Figure 4. — Wnt-dependent *Fendrr* target gene regulation. (A) Schematic of the *Foxf1* and *Fendrr* promoter region with the indication of the location of the 3 gRNAs used for specific *Fendrr* endogenous activation. Sanger sequencing of NIH3T3 and MLg genomic DNA verified absence of mutations in gRNA binding sites. (B) Expression changes of *Fendrr* and *Foxf1* after *Fendrr* CRISPRa (*Fendrr^SAM*) in MLg and NIH3T3 cells.

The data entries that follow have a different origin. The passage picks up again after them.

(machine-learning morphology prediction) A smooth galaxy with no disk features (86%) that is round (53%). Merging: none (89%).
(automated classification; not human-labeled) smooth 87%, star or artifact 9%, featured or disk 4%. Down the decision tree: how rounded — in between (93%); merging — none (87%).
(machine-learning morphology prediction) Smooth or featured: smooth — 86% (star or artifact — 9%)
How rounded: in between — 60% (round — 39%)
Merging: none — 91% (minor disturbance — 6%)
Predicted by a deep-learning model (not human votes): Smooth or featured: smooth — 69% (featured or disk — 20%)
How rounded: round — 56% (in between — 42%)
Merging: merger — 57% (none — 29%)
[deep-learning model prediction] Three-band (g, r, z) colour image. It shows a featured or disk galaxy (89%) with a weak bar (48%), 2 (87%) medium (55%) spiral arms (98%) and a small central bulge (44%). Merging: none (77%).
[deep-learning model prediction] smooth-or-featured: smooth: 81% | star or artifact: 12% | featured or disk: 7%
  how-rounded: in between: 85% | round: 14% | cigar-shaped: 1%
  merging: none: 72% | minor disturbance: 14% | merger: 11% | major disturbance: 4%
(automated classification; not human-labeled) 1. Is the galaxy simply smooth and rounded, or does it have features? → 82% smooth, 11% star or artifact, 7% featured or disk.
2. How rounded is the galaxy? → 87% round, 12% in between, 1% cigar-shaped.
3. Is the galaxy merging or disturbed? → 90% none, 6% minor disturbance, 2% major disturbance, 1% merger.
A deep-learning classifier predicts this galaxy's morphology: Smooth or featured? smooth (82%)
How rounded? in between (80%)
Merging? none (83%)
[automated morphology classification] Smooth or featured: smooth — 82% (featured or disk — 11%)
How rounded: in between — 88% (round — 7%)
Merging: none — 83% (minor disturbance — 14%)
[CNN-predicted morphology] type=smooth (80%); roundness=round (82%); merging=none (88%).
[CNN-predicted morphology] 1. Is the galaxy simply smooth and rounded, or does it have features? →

Note that only in NIH3T3 cells upregulation of *Fendrr* could be detected. (C) *Fendrr* triplex containing *Fendrr* target genes expressed in NIH3T3 cells after 48 h of *Fendrr^SAM* transfection. (D) Expression changes after 48 h of co-stimulation with FGF. (E) Expression changes after 48 h of co-stimulation with BMP-4. (F) Expression changes after 48 h of co-stimulation of Wnt-signalling. (G) Schematic of the generation of NIH3T3 *FendrrBox* deletion mutants. (H) Expression changes of NIH3T3 *FendrrBox* deletion mutants upon *Fendrr^SAM* and co-stimulation with Wnt. Each dot represents an independent clone. Expression changes after treatment are normalised to untreated cells transfected with control gRNA (set to 1), represented by the dashed line. (D–F, H) Statistics are given when significant by t-test analysis.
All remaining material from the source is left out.